> [What is required] What lines of the data below hold "passwd"? Show them.

----- Available data -----

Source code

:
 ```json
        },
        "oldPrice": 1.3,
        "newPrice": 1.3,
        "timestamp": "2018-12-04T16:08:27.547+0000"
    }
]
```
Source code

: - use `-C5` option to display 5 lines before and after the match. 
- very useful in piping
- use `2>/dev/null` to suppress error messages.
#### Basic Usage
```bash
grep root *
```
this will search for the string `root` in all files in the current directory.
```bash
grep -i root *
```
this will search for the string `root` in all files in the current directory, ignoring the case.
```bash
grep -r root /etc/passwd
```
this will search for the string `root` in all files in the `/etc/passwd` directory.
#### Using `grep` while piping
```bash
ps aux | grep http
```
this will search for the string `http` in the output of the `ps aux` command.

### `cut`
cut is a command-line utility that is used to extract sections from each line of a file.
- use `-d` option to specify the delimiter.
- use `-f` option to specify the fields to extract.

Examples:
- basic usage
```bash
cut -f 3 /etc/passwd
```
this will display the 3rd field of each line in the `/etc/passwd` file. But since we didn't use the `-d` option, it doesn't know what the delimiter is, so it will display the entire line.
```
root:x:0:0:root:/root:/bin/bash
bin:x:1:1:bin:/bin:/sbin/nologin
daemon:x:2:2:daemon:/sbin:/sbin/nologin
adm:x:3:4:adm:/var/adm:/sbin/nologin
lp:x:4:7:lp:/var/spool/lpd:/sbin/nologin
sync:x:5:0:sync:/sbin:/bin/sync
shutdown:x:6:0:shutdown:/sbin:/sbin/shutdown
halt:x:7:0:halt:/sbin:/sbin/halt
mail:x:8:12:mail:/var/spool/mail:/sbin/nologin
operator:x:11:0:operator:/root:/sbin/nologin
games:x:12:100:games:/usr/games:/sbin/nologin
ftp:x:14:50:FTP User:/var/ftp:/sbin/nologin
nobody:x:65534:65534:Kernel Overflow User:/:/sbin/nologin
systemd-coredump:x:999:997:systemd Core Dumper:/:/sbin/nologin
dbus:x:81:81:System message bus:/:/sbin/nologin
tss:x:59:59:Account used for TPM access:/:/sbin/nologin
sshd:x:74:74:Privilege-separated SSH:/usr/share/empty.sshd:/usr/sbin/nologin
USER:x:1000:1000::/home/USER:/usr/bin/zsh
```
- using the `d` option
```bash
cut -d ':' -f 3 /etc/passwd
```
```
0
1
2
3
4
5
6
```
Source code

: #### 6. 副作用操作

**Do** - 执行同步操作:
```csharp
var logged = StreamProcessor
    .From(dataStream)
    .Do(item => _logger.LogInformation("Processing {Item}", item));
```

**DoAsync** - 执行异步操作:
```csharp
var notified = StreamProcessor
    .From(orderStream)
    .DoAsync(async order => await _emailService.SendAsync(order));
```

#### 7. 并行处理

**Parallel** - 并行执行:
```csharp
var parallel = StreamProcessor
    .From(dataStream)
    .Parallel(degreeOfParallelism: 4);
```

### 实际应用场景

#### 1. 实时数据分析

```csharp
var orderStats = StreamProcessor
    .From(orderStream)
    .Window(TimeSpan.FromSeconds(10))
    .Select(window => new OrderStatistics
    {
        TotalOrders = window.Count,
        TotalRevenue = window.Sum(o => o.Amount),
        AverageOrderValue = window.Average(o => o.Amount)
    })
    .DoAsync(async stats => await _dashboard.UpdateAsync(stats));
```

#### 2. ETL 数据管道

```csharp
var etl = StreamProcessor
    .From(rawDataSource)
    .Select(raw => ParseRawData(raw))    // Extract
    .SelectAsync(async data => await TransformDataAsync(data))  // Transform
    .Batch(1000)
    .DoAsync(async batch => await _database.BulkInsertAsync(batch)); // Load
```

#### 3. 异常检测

-----

> [Response for this exercise]
grep -r root /etc/passwd
this will search for the string `root` in all files in the `/etc/passwd` directory.
cut -f 3 /etc/passwd
this will display the 3rd field of each line in the `/etc/passwd` file. But since we didn't use the `-d` option, it doesn't know what the delimiter is, so it will display the entire line.
cut -d ':' -f 3 /etc/passwd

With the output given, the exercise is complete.